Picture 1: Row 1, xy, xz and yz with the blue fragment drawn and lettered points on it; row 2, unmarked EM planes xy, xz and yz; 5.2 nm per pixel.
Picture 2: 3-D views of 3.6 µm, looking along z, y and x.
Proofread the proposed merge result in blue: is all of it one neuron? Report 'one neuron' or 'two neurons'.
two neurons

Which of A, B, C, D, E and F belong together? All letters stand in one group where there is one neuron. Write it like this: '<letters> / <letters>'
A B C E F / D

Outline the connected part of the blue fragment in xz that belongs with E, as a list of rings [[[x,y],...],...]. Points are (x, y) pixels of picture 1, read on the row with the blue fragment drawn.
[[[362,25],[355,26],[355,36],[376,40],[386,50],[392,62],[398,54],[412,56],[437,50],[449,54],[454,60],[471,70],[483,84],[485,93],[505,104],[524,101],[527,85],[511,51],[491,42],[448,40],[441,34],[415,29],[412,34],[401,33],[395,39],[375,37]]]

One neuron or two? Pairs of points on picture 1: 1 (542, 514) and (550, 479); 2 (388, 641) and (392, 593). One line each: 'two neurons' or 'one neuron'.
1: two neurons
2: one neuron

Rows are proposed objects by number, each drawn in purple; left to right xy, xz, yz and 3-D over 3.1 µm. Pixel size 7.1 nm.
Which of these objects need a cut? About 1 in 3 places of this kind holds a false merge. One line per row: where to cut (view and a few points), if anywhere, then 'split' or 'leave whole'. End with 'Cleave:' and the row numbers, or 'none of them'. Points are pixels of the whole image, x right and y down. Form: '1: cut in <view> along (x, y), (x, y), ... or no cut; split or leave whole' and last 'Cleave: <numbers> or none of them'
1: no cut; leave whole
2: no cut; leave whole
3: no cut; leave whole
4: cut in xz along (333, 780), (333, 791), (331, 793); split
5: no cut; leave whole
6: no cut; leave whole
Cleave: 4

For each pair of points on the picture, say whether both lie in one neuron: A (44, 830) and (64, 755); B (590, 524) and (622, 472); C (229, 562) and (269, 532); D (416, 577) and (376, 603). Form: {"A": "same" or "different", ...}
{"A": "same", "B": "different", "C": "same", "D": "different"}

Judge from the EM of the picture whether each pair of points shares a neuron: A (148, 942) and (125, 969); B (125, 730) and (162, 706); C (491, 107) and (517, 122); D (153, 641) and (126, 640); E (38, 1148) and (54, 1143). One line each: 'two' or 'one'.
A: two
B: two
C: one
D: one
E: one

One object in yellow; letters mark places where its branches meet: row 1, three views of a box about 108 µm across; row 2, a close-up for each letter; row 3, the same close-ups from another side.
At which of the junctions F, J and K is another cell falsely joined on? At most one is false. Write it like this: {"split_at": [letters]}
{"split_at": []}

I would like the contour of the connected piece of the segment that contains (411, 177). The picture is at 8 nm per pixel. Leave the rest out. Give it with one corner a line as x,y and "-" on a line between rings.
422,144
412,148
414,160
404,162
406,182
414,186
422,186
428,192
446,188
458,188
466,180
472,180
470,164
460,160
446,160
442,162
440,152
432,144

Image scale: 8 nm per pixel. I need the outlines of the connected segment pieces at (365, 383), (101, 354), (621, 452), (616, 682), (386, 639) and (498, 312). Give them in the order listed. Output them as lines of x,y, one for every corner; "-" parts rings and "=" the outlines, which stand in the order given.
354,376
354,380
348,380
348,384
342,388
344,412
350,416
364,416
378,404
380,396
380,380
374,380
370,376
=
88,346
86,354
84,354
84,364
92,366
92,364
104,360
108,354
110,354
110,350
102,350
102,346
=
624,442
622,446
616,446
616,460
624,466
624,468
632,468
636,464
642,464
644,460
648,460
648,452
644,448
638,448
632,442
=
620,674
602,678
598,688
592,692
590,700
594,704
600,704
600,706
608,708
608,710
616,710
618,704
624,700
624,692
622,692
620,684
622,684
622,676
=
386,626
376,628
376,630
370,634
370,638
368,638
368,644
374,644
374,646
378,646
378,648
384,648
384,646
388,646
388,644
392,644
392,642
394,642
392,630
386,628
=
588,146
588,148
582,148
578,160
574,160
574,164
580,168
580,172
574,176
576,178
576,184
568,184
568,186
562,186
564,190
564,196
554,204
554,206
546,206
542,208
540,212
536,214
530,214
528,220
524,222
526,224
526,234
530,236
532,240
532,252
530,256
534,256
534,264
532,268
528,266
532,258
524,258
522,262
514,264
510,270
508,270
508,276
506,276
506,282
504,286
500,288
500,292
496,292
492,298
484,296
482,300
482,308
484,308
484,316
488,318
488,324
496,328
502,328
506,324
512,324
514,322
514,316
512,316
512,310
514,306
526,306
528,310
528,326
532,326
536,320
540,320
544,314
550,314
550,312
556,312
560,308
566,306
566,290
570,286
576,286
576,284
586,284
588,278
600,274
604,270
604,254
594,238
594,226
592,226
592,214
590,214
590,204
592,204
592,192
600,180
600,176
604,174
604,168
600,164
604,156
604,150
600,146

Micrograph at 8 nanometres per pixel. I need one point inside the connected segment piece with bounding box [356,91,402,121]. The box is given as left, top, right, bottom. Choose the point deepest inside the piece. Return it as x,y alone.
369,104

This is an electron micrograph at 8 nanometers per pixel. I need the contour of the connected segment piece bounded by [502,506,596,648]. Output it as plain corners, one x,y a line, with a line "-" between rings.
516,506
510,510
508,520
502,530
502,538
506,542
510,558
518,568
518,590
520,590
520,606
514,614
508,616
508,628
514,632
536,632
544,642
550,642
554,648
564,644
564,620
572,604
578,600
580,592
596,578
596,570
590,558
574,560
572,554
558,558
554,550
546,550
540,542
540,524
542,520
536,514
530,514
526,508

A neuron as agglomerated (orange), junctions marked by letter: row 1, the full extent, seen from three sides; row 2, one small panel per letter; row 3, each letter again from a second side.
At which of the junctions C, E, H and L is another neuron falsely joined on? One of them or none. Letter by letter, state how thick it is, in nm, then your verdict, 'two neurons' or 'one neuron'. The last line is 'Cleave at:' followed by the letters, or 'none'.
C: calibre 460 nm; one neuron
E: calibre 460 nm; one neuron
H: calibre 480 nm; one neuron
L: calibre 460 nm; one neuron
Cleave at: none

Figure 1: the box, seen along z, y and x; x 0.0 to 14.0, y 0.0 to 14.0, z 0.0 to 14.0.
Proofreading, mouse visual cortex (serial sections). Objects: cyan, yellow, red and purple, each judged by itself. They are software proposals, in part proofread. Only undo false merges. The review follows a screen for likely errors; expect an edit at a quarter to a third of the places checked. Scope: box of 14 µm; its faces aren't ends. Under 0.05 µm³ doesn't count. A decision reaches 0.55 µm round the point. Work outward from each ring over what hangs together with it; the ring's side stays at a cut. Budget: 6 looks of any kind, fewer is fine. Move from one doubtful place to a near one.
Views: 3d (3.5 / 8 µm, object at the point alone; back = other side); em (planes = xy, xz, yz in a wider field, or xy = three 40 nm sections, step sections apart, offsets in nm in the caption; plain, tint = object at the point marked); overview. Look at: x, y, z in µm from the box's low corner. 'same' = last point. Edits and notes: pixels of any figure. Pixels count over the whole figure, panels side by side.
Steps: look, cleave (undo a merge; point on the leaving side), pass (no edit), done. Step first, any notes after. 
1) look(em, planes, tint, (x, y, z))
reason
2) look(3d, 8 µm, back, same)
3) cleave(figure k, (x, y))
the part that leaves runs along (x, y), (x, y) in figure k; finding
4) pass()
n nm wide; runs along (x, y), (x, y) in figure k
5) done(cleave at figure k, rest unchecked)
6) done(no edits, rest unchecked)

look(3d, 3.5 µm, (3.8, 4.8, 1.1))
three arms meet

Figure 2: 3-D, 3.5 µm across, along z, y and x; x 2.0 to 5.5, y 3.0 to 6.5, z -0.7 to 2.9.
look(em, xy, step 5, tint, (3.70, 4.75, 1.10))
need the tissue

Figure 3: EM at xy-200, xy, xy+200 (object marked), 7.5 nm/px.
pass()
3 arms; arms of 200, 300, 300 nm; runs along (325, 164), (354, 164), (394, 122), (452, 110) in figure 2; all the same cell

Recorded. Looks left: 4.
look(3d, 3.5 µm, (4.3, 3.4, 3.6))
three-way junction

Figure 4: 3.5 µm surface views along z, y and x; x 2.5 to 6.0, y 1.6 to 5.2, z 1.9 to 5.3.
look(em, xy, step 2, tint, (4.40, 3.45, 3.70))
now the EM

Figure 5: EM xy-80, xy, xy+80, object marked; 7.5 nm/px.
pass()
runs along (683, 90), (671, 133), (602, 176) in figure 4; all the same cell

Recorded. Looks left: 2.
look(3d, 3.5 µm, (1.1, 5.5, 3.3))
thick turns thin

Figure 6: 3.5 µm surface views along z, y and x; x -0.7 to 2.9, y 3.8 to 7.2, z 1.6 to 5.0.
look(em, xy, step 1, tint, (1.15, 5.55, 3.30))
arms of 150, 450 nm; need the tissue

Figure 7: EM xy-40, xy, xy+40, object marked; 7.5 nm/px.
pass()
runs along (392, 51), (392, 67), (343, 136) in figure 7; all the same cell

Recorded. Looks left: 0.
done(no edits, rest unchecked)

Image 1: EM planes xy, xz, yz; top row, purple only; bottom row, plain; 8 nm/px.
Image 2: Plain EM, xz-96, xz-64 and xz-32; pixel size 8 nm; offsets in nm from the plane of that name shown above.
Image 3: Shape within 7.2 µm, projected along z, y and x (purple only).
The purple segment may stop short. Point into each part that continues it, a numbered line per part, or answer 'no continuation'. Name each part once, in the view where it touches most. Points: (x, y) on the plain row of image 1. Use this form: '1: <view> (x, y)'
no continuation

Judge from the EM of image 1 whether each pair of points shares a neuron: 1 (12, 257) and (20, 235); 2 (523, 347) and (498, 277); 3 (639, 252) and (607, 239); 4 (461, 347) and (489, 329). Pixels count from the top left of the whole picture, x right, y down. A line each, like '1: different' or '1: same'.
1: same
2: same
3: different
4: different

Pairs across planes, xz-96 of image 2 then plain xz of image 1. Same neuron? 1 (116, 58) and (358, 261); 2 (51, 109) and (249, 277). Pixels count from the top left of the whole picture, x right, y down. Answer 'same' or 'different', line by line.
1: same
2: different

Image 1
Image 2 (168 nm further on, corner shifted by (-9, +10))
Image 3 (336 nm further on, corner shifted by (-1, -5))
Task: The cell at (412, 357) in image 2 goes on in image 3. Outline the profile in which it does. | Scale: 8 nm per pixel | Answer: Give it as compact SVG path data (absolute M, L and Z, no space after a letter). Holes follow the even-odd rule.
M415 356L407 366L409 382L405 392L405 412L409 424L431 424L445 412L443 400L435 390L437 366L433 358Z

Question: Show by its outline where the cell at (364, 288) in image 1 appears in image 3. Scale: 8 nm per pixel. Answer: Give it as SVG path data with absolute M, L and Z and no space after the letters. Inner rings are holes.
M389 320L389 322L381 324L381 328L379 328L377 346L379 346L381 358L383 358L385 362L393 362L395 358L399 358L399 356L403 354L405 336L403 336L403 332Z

_ _ _

**About this task**. In the records above, collect each line with "further".

**The completed task**.
Image 2 (168 nm further on, corner shifted by (-9, +10))
Image 3 (336 nm further on, corner shifted by (-1, -5))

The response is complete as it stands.